- Written instruction:
Switch each "common name" in the records below to "vernacular name", and write out all the lines again with nothing else changed.

- Extracted records:
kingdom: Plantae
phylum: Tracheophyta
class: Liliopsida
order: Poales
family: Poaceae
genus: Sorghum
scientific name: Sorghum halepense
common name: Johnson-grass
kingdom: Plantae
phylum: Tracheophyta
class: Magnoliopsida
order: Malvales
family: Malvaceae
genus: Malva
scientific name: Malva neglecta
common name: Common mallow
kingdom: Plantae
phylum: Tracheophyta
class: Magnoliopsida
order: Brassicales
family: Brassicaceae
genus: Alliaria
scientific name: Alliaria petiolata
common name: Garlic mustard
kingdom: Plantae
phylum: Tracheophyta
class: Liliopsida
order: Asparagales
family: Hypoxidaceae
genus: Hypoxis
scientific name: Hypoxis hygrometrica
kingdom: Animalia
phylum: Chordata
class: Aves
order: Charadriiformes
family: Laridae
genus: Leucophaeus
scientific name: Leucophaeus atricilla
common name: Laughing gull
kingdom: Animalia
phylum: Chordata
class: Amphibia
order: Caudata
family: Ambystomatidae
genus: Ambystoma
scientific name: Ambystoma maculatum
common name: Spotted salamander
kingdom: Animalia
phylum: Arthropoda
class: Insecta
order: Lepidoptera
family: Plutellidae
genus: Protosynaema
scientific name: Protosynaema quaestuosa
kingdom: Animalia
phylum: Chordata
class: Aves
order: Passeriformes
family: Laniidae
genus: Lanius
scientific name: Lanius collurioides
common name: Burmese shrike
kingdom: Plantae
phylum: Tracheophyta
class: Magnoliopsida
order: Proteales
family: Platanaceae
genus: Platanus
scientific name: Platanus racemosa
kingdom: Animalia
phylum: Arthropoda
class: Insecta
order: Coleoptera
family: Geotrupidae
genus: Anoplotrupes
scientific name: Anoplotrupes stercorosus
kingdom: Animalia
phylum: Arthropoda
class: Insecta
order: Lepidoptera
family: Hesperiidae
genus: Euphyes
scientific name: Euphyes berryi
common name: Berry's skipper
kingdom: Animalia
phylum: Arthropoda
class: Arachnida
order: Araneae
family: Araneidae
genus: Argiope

- In response:
kingdom: Plantae
phylum: Tracheophyta
class: Liliopsida
order: Poales
family: Poaceae
genus: Sorghum
scientific name: Sorghum halepense
vernacular name: Johnson-grass
kingdom: Plantae
phylum: Tracheophyta
class: Magnoliopsida
order: Malvales
family: Malvaceae
genus: Malva
scientific name: Malva neglecta
vernacular name: Common mallow
kingdom: Plantae
phylum: Tracheophyta
class: Magnoliopsida
order: Brassicales
family: Brassicaceae
genus: Alliaria
scientific name: Alliaria petiolata
vernacular name: Garlic mustard
kingdom: Plantae
phylum: Tracheophyta
class: Liliopsida
order: Asparagales
family: Hypoxidaceae
genus: Hypoxis
scientific name: Hypoxis hygrometrica
kingdom: Animalia
phylum: Chordata
class: Aves
order: Charadriiformes
family: Laridae
genus: Leucophaeus
scientific name: Leucophaeus atricilla
vernacular name: Laughing gull
kingdom: Animalia
phylum: Chordata
class: Amphibia
order: Caudata
family: Ambystomatidae
genus: Ambystoma
scientific name: Ambystoma maculatum
vernacular name: Spotted salamander
kingdom: Animalia
phylum: Arthropoda
class: Insecta
order: Lepidoptera
family: Plutellidae
genus: Protosynaema
scientific name: Protosynaema quaestuosa
kingdom: Animalia
phylum: Chordata
class: Aves
order: Passeriformes
family: Laniidae
genus: Lanius
scientific name: Lanius collurioides
vernacular name: Burmese shrike
kingdom: Plantae
phylum: Tracheophyta
class: Magnoliopsida
order: Proteales
family: Platanaceae
genus: Platanus
scientific name: Platanus racemosa
kingdom: Animalia
phylum: Arthropoda
class: Insecta
order: Coleoptera
family: Geotrupidae
genus: Anoplotrupes
scientific name: Anoplotrupes stercorosus
kingdom: Animalia
phylum: Arthropoda
class: Insecta
order: Lepidoptera
family: Hesperiidae
genus: Euphyes
scientific name: Euphyes berryi
vernacular name: Berry's skipper
kingdom: Animalia
phylum: Arthropoda
class: Arachnida
order: Araneae
family: Araneidae
genus: Argiope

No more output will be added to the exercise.